Given request: Copy each of the following entries word for word, keeping every line unchanged.

— Start Records supplied —

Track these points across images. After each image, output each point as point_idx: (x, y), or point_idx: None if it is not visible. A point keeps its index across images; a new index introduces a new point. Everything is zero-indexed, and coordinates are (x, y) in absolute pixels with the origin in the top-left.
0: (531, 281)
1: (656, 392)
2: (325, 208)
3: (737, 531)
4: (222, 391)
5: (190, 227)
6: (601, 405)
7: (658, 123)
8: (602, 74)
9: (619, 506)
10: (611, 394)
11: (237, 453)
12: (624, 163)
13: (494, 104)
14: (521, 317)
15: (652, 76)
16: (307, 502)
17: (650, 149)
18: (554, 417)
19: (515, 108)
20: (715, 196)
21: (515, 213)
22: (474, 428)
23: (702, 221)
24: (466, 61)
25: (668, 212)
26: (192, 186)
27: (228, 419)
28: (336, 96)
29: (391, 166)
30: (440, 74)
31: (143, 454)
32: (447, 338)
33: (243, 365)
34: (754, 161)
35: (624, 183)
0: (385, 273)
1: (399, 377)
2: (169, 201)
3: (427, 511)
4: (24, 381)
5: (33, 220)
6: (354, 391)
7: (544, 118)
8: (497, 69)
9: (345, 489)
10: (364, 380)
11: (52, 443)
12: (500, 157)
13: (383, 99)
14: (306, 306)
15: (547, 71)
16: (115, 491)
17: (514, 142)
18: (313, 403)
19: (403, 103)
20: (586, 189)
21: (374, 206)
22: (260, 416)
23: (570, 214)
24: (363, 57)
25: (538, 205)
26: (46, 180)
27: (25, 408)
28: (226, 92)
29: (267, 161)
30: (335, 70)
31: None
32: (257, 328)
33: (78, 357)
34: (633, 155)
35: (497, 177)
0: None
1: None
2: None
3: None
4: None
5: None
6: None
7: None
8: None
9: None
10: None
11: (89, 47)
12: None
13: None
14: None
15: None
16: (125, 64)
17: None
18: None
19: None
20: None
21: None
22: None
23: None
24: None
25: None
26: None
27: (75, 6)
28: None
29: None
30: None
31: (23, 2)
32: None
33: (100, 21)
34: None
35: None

— End Records supplied —

The answer:
Track these points across images. After each image, output each point as point_idx: (x, y), or point_idx: None if it is not visible. A point keeps its index across images; a new index introduces a new point. Everything is zero-indexed, and coordinates are (x, y) in absolute pixels with the origin in the top-left.
0: (531, 281)
1: (656, 392)
2: (325, 208)
3: (737, 531)
4: (222, 391)
5: (190, 227)
6: (601, 405)
7: (658, 123)
8: (602, 74)
9: (619, 506)
10: (611, 394)
11: (237, 453)
12: (624, 163)
13: (494, 104)
14: (521, 317)
15: (652, 76)
16: (307, 502)
17: (650, 149)
18: (554, 417)
19: (515, 108)
20: (715, 196)
21: (515, 213)
22: (474, 428)
23: (702, 221)
24: (466, 61)
25: (668, 212)
26: (192, 186)
27: (228, 419)
28: (336, 96)
29: (391, 166)
30: (440, 74)
31: (143, 454)
32: (447, 338)
33: (243, 365)
34: (754, 161)
35: (624, 183)
0: (385, 273)
1: (399, 377)
2: (169, 201)
3: (427, 511)
4: (24, 381)
5: (33, 220)
6: (354, 391)
7: (544, 118)
8: (497, 69)
9: (345, 489)
10: (364, 380)
11: (52, 443)
12: (500, 157)
13: (383, 99)
14: (306, 306)
15: (547, 71)
16: (115, 491)
17: (514, 142)
18: (313, 403)
19: (403, 103)
20: (586, 189)
21: (374, 206)
22: (260, 416)
23: (570, 214)
24: (363, 57)
25: (538, 205)
26: (46, 180)
27: (25, 408)
28: (226, 92)
29: (267, 161)
30: (335, 70)
31: None
32: (257, 328)
33: (78, 357)
34: (633, 155)
35: (497, 177)
0: None
1: None
2: None
3: None
4: None
5: None
6: None
7: None
8: None
9: None
10: None
11: (89, 47)
12: None
13: None
14: None
15: None
16: (125, 64)
17: None
18: None
19: None
20: None
21: None
22: None
23: None
24: None
25: None
26: None
27: (75, 6)
28: None
29: None
30: None
31: (23, 2)
32: None
33: (100, 21)
34: None
35: None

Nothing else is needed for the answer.